Toyota’s new hybrid Le Mans Hypercar ain't your grandma’s Prius

By topgear, 18 January 2021

Here’s how Toyota’s been spending lockdown, folks.

After a year and a half working on an all-new endurance racing car for the 2021 Le Mans Hypercar regulations, Toyota has now revealed its contender. And if you’re just comparing its raw data to the old Le Mans-winning TS050 Hybrid, the brand-spanking new GR010 Hybrid looks… well, a bit half-baked.

Despite a bigger engine – a new 3.5-litre twin-turbo V6, in place of the old TS050’s 2.4-litre engine – the GR010 is less powerful than its immediate predecessor. The car’s also longer and wider. Toyota admits it’ll be about ten seconds slower per lap around the Le Mans circuit. And 162kg heavier.

Doesn’t sound like progress, does it? But hold on there. The Le Mans Hypercar class has been created to stem the out-of-control budgets teams were pouring into their furiously complicated ultra-hybrids. These new cars are supposed to be easier to build, cheaper to operate, better to race – oh, and they’ll be spawning road-going versions.

Yup, Toyota will reveal a GR010 with numberplates later this year. Imagine how that’s going to look plonked in the showroom between a Corolla and a RAV4.

In endurance racing, the secret to winning is to A) don’t crash and B) build a car that doesn’t need to visit the pits very often. Reliable, fuel-efficient racers rack up more laps and get trophies. So, Toyota’s been busy with a clever hybrid system for the GR010.

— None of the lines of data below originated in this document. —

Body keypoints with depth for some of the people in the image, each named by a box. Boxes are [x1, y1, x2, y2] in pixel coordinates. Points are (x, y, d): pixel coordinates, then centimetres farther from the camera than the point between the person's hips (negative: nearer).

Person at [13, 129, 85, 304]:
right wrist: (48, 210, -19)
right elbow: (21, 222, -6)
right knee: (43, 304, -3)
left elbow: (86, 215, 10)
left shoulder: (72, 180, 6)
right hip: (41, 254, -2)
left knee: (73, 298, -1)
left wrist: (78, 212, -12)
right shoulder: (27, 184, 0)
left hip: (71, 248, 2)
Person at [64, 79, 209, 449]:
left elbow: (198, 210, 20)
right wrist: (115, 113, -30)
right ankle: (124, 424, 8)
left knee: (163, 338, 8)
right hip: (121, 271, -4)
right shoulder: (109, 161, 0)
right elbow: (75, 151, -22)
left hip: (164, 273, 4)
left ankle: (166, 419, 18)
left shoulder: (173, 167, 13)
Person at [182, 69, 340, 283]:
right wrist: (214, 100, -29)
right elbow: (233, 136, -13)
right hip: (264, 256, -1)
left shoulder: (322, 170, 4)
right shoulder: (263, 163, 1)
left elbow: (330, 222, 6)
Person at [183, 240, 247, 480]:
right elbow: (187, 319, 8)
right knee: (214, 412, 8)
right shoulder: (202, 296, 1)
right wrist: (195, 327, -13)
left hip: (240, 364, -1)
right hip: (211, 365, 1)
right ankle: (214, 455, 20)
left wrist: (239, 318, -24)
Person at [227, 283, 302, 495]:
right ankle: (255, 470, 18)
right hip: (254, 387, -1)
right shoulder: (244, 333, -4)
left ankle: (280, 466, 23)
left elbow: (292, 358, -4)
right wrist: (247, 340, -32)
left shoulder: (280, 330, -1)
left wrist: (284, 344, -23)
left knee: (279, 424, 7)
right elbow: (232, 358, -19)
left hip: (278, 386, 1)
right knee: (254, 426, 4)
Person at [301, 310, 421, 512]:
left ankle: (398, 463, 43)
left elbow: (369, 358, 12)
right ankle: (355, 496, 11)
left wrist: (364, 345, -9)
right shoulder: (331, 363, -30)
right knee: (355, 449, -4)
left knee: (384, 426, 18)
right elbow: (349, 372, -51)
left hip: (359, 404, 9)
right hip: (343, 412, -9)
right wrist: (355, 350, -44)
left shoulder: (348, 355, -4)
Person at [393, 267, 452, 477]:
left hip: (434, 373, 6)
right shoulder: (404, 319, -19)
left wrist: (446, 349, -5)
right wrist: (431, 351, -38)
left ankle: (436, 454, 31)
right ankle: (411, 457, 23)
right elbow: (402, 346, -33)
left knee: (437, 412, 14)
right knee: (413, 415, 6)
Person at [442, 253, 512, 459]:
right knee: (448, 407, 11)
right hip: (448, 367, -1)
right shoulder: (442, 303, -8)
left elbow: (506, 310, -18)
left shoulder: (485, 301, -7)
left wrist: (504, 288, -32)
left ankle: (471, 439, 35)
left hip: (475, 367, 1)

While the petrol engine only drives the rear wheels, the front axle is powered by an electric motor. It generates as much power as the petrol engine in a GR Yaris – around 270bhp.

Because the car isn’t allowed to generate more than 670bhp, the on-board computer will automatically reduce the engine’s horsepower delivery as the driver boots the throttle and the front e-motor joins in the party. Get the electrics to do more work, and the combustion engine drinks less. And Toyota hopes that means the drivers end the day sippin’ champagne.

Meanwhile, Toyota’s had to develop new-but old-school hydraulic brakes, because it can’t use re-gen at the rear to slow the back axle any more. Even the downforce is less trick than we’re used to.

The rulebooks says only one bodywork design is allowed per season, so if you throw all your eggs in the ‘make it slippery for Le Mans’ basket, your car will be hopeless at the twistier circuits like Fuji and Bahrain. Why can’t they try that in F1?

We’re missing a component, aren’t we? Ah, yes, the brave fleshy bit who lies in the middle, turning the steering wheel and complaining down the radio. Reigning World Champions Mike Conway, Kamui Kobayashi and José María López will drive the #7 GR010 Hybrid while Sébastien Buemi, Kazuki Nakajima and Brendon Hartley race with the #8 car. Test and reserve driver duties fall to Nyck de Vries.

The GR010 will do battle with fellow Le Mans Hypercars from Scuderia Cameron Glickenhaus and German racing outfit ByKolles Racing. Aston Martin’s plot to enter a Valkyrie has been put on hold sadly, but Peugeot is set to join the fray in 2022…. after it’s spent a year watching from the sidelines, making notes.

Fingers crossed for a new golden age of 24-hour racing, then?